## WHAT TO DO
Copy the lines below word for word. Begin at the line that contains "pendant, the KR", and stop after the line that contains "Identities of KUKA executives.".

*** Opening of ENTRIES SUPPLIED ***

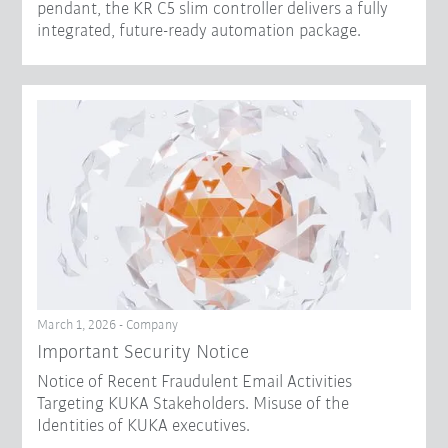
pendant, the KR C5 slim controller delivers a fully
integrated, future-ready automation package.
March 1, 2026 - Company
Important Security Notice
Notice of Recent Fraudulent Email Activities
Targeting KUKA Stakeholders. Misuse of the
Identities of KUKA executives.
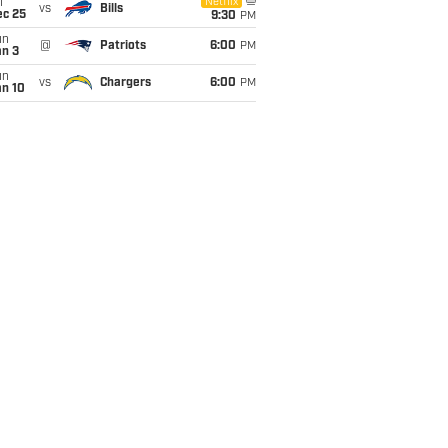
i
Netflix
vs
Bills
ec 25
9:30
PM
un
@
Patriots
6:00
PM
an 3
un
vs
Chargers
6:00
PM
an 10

*** Close of ENTRIES SUPPLIED ***
*** Opening of ENTRIES SUPPLIED ***

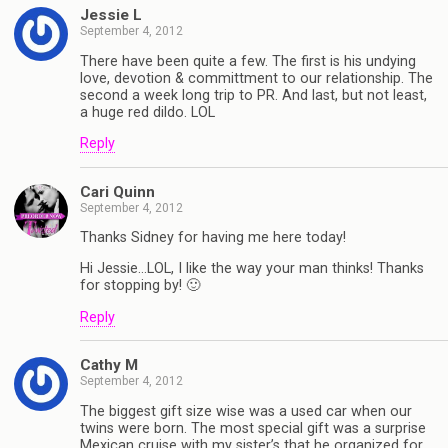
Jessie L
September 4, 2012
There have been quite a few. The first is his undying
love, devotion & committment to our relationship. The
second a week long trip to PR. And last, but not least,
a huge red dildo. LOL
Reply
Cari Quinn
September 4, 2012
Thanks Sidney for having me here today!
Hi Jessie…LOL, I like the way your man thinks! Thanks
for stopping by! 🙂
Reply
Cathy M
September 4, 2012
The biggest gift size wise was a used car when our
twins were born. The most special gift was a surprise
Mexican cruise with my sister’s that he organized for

*** Close of ENTRIES SUPPLIED ***

## YOUR RESPONSE
pendant, the KR C5 slim controller delivers a fully
integrated, future-ready automation package.
March 1, 2026 - Company
Important Security Notice
Notice of Recent Fraudulent Email Activities
Targeting KUKA Stakeholders. Misuse of the
Identities of KUKA executives.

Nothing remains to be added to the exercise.